> **DESCRIPTION OF THE TASK**: Reproduce word for word the lines of the listing from the line with "Fax [+39] 0322 847285" to the line with "استقبال وزير التعليم", leaving out the pictures.

> **RECORD SET**:
= Beginning of Section =
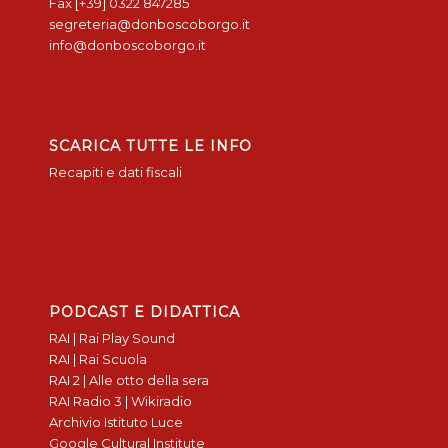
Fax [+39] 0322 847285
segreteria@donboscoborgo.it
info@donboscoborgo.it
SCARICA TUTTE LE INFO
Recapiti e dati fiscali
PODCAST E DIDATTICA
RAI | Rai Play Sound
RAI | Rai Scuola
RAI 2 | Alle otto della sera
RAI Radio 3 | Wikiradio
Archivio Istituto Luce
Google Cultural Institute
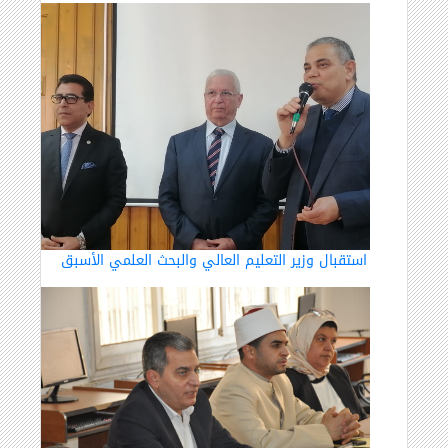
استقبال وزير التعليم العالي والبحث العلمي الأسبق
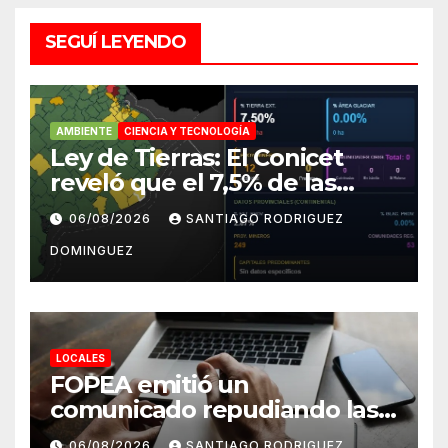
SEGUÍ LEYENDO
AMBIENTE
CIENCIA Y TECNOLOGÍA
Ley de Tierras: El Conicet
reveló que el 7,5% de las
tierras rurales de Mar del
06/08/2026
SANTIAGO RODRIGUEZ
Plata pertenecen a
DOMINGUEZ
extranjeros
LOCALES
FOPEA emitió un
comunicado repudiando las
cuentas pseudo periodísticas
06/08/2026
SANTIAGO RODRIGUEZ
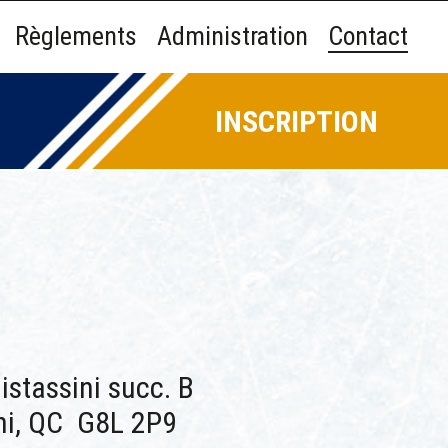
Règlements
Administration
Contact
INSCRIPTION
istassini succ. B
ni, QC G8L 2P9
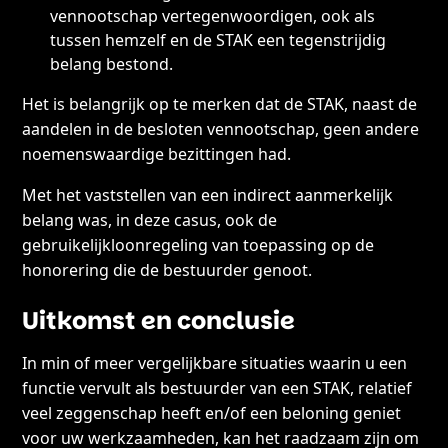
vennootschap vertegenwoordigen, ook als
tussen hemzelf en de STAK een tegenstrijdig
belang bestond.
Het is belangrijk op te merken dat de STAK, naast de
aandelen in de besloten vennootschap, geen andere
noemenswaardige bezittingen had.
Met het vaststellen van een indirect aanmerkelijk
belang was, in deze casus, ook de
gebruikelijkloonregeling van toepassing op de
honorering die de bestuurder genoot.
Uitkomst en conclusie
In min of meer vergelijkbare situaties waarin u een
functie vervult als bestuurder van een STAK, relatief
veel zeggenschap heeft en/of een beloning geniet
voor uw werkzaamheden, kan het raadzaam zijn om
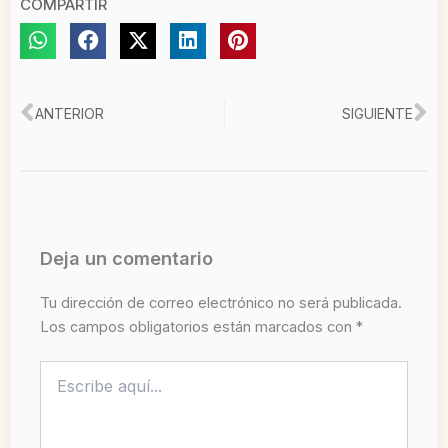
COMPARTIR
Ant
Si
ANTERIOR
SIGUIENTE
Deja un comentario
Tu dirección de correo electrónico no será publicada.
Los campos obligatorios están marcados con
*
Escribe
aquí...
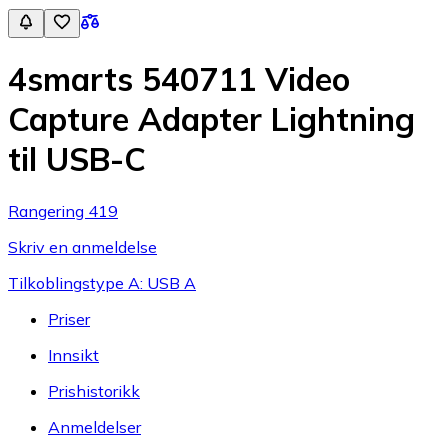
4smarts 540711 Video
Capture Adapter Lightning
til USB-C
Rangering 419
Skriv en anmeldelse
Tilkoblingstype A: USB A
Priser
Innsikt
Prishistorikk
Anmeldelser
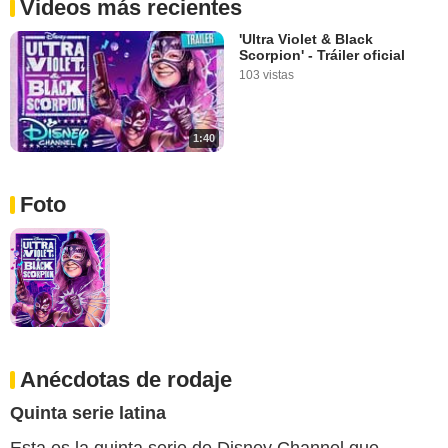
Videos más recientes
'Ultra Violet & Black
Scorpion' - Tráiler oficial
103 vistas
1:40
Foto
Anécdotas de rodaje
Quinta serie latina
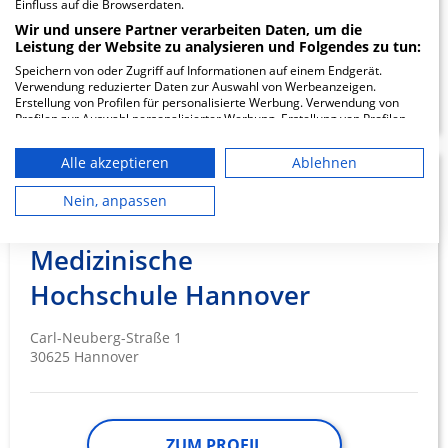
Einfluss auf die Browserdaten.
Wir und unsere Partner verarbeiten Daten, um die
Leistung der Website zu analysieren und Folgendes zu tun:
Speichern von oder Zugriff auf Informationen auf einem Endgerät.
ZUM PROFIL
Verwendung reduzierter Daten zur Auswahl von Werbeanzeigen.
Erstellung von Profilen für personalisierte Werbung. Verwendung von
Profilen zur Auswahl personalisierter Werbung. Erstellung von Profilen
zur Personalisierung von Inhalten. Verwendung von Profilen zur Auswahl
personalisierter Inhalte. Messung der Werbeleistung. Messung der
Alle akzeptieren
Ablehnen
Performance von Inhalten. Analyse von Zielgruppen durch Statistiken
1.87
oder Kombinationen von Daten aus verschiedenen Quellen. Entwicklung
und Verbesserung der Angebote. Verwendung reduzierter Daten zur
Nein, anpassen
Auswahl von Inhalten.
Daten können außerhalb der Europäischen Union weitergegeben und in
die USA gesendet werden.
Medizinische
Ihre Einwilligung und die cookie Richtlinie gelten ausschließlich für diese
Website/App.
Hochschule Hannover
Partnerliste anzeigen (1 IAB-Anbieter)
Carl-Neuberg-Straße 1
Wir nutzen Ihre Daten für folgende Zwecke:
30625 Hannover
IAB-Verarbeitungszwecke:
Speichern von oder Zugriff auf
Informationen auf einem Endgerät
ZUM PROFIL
= End of Section =
= Beginning of Section =
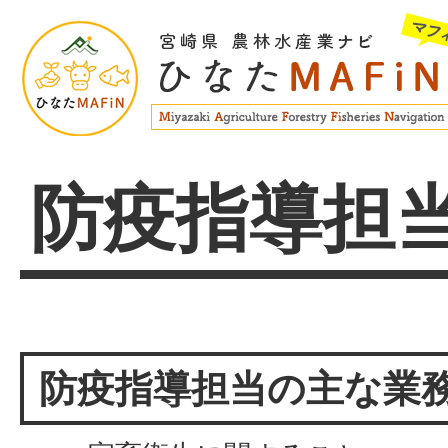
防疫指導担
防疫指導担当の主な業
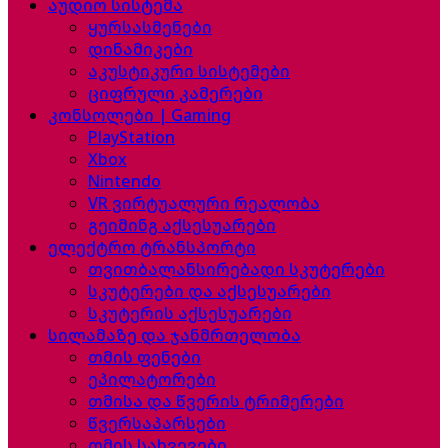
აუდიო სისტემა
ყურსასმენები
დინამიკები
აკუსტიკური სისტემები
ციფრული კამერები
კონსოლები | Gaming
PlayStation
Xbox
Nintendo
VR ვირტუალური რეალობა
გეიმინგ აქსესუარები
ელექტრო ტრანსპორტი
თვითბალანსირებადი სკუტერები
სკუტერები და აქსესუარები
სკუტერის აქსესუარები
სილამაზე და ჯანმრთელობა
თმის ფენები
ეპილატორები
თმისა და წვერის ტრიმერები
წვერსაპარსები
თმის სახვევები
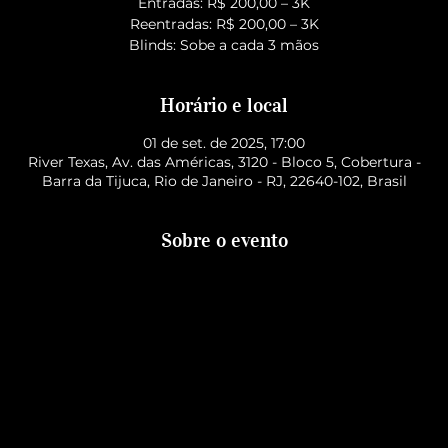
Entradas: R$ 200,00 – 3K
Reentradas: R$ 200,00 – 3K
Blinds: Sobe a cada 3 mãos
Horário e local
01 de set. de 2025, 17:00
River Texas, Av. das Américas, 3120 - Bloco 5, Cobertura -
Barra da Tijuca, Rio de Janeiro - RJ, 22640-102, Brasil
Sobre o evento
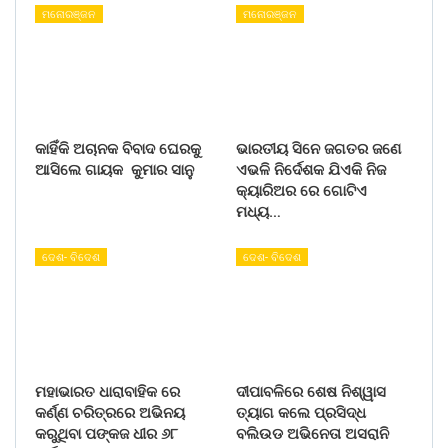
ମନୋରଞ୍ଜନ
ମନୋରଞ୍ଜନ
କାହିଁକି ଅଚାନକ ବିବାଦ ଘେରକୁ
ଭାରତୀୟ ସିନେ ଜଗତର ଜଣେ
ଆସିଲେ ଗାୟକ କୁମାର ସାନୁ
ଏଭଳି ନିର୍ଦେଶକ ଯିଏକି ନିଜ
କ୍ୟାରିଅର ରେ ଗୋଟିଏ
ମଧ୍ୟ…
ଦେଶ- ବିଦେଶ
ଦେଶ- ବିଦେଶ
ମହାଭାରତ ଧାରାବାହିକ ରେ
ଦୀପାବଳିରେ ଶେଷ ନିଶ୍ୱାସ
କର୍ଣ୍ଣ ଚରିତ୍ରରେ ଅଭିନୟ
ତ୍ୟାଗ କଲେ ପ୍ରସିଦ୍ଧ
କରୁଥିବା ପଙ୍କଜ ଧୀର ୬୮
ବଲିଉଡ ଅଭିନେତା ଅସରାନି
= End of Section =
> **FINISHED EXERCISE**:
Fax [+39] 0322 847285
segreteria@donboscoborgo.it
info@donboscoborgo.it
SCARICA TUTTE LE INFO
Recapiti e dati fiscali
PODCAST E DIDATTICA
RAI | Rai Play Sound
RAI | Rai Scuola
RAI 2 | Alle otto della sera
RAI Radio 3 | Wikiradio
Archivio Istituto Luce
Google Cultural Institute
استقبال وزير التعليم العالي والبحث العلمي الأسبق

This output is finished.